At that point, some serious internal work usually begins... and is immediately halted by some material need like going to a day job or dealing with an unexpected COVID infection. But other times, the work continues, and a person realizes that they weren't getting COVID because they were personally doing a bad job at taking steps to avoid COVID, but because that approach to avoiding COVID is a fundamentally flawed model, as is the rest of the model that society is using to solve its problems.
And then, usually without realizing it, they paraphrase Edgar Allen Poe:
"Abandon all models, and imagine the possibilities"
If we accept that the society we live in is using flawed models to make decisions and that we're doing the same with ourselves, it changes how we approach problems, including COVID. And here we come to another fork in the path folk take.

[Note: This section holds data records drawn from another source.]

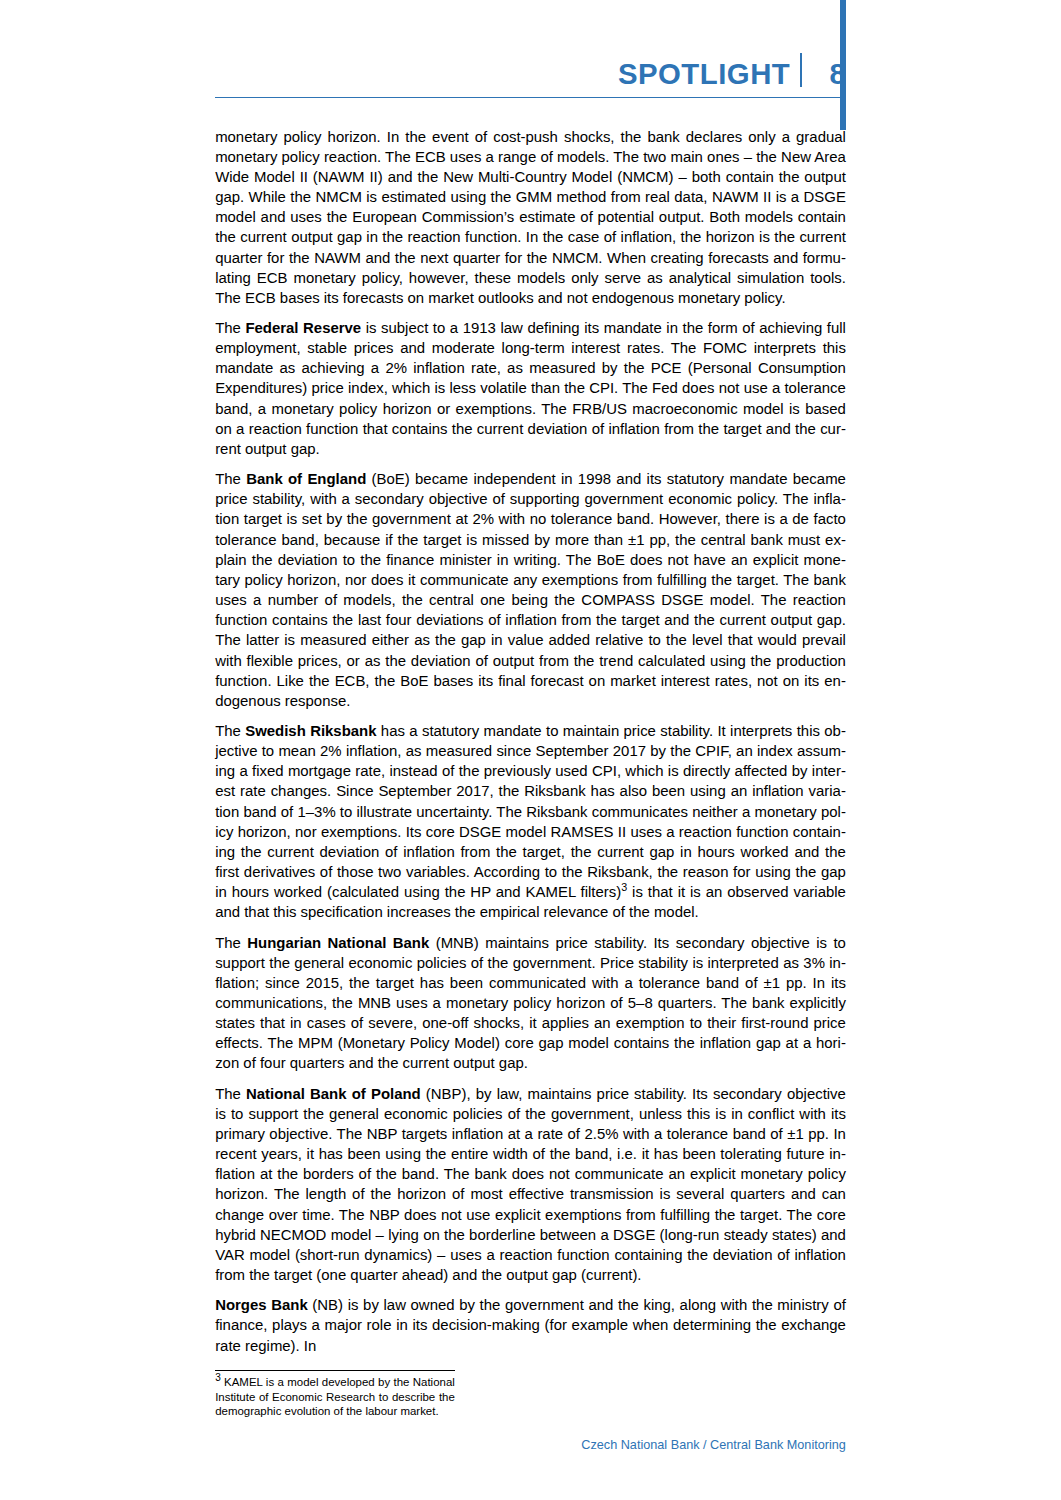SPOTLIGHT 8
monetary policy horizon. In the event of cost-push shocks, the bank declares only a gradual monetary policy reaction. The ECB uses a range of models. The two main ones – the New Area Wide Model II (NAWM II) and the New Multi-Country Model (NMCM) – both contain the output gap. While the NMCM is estimated using the GMM method from real data, NAWM II is a DSGE model and uses the European Commission’s estimate of potential output. Both models contain the current output gap in the reaction function. In the case of inflation, the horizon is the current quarter for the NAWM and the next quarter for the NMCM. When creating forecasts and formulating ECB monetary policy, however, these models only serve as analytical simulation tools. The ECB bases its forecasts on market outlooks and not endogenous monetary policy.
The Federal Reserve is subject to a 1913 law defining its mandate in the form of achieving full employment, stable prices and moderate long-term interest rates. The FOMC interprets this mandate as achieving a 2% inflation rate, as measured by the PCE (Personal Consumption Expenditures) price index, which is less volatile than the CPI. The Fed does not use a tolerance band, a monetary policy horizon or exemptions. The FRB/US macroeconomic model is based on a reaction function that contains the current deviation of inflation from the target and the current output gap.
The Bank of England (BoE) became independent in 1998 and its statutory mandate became price stability, with a secondary objective of supporting government economic policy. The inflation target is set by the government at 2% with no tolerance band. However, there is a de facto tolerance band, because if the target is missed by more than ±1 pp, the central bank must explain the deviation to the finance minister in writing. The BoE does not have an explicit monetary policy horizon, nor does it communicate any exemptions from fulfilling the target. The bank uses a number of models, the central one being the COMPASS DSGE model. The reaction function contains the last four deviations of inflation from the target and the current output gap. The latter is measured either as the gap in value added relative to the level that would prevail with flexible prices, or as the deviation of output from the trend calculated using the production function. Like the ECB, the BoE bases its final forecast on market interest rates, not on its endogenous response.
The Swedish Riksbank has a statutory mandate to maintain price stability. It interprets this objective to mean 2% inflation, as measured since September 2017 by the CPIF, an index assuming a fixed mortgage rate, instead of the previously used CPI, which is directly affected by interest rate changes. Since September 2017, the Riksbank has also been using an inflation variation band of 1–3% to illustrate uncertainty. The Riksbank communicates neither a monetary policy horizon, nor exemptions. Its core DSGE model RAMSES II uses a reaction function containing the current deviation of inflation from the target, the current gap in hours worked and the first derivatives of those two variables. According to the Riksbank, the reason for using the gap in hours worked (calculated using the HP and KAMEL filters)3 is that it is an observed variable and that this specification increases the empirical relevance of the model.
The Hungarian National Bank (MNB) maintains price stability. Its secondary objective is to support the general economic policies of the government. Price stability is interpreted as 3% inflation; since 2015, the target has been communicated with a tolerance band of ±1 pp. In its communications, the MNB uses a monetary policy horizon of 5–8 quarters. The bank explicitly states that in cases of severe, one-off shocks, it applies an exemption to their first-round price effects. The MPM (Monetary Policy Model) core gap model contains the inflation gap at a horizon of four quarters and the current output gap.
The National Bank of Poland (NBP), by law, maintains price stability. Its secondary objective is to support the general economic policies of the government, unless this is in conflict with its primary objective. The NBP targets inflation at a rate of 2.5% with a tolerance band of ±1 pp. In recent years, it has been using the entire width of the band, i.e. it has been tolerating future inflation at the borders of the band. The bank does not communicate an explicit monetary policy horizon. The length of the horizon of most effective transmission is several quarters and can change over time. The NBP does not use explicit exemptions from fulfilling the target. The core hybrid NECMOD model – lying on the borderline between a DSGE (long-run steady states) and VAR model (short-run dynamics) – uses a reaction function containing the deviation of inflation from the target (one quarter ahead) and the output gap (current).
Norges Bank (NB) is by law owned by the government and the king, along with the ministry of finance, plays a major role in its decision-making (for example when determining the exchange rate regime). In
3 KAMEL is a model developed by the National Institute of Economic Research to describe the demographic evolution of the labour market.
Czech National Bank / Central Bank Monitoring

Some folk are so habituated to the "just-in-time" production paradigm that has diminished any resilience industrialism may have once had that they apply it to... anything. Sure, they might discard the CDC's 5-day isolation period (Sponsored by Delta Airlines) to follow the more scientific 14-day isolation. But that carries over part of the model: the idea that the world is static, not ever-changing, so decisions should be reactive, not adaptive. If you were on fire, would you sit and calculate how much extinguisher is appropriate for the amount of fire there is, apply exactly that amount, and then sit and watch to see if the fire flared again before applying more?
Or would you use as much extinguisher as would nearly guarantee your safety?
And yet, it's only a few people I know who honor the word's etymology and quarantine for 40 days. And they're ridiculed, even called irrational, for simply anticipating something that's always been true will continue to be true: things change before you know it.
I know more people understand we need a proper quarantine than practice it. I know more people understand they're living out a delusion than can act against it. The question before us is, how can we empower ourselves, and others, to act out their own will, despite the power of these delusions? Nearly every spiritual tradition has some sort of answer to that question as it applies to people, generally, or humans, a bit more specifically.
But I am asking even more specifically: how can we, folk living today in the United States, aware of it as a machine of mass delusion and death, be more empowered toward enacting our will?
I think one opportunity that presents itself most of the day most every day is COVID.
Do better about COVID. Not just individually, though if you haven't yet upgraded masks, or started wearing them more, today is a good day to start. But that sort of stuff is just following the models this society shows us for how to do better about COVID. I want you to abandon those models, and imagine the possibilities for what you doing better about COVID would mean. Does it mean agitating childcare toward better policies? Setting up shopping rotations with roommates? Working past your anxieties to offer your spare mask to a stranger who looks like they've forgotten or broken theirs?
I can't imagine what that'll look like in your day. But I know it's probably one of the most abundant opportunities we have, right now, to be ourselves, and to do what we want: stay healthy.